(Material for this task)
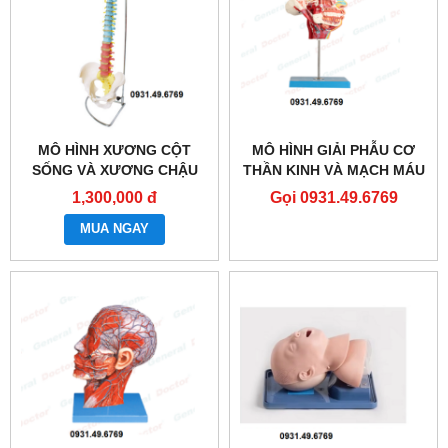
MÔ HÌNH XƯƠNG CỘT
MÔ HÌNH GIẢI PHẪU CƠ
SỐNG VÀ XƯƠNG CHẬU
THẦN KINH VÀ MẠCH MÁU
SƠN MÀU 83CM
VÙNG MẶT HONGLIAN
1,300,000 đ
Gọi 0931.49.6769
GD/A18109
MUA NGAY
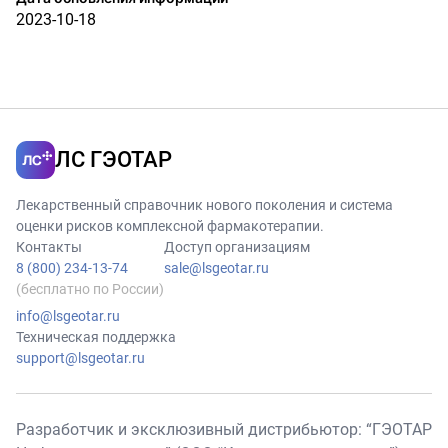
2023-10-18
ЛС ГЭОТАР
Лекарственный справочник нового поколения и система
оценки рисков комплексной фармакотерапии.
Контакты
Доступ организациям
8 (800) 234-13-74
sale@lsgeotar.ru
(бесплатно по России)
info@lsgeotar.ru
Техническая поддержка
support@lsgeotar.ru
Разработчик и эксклюзивный дистрибьютор: “ГЭОТАР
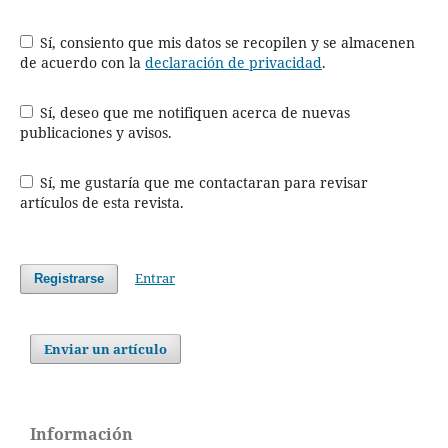
Sí, consiento que mis datos se recopilen y se almacenen
de acuerdo con la
declaración de privacidad
.
Sí, deseo que me notifiquen acerca de nuevas
publicaciones y avisos.
Sí, me gustaría que me contactaran para revisar
artículos de esta revista.
Entrar
Registrarse
Enviar un artículo
Información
(End Material for this task)
Go through the entries above and report every line in which the word "ГЭОТАР" appears.

ЛС ГЭОТАР
Разработчик и эксклюзивный дистрибьютор: “ГЭОТАР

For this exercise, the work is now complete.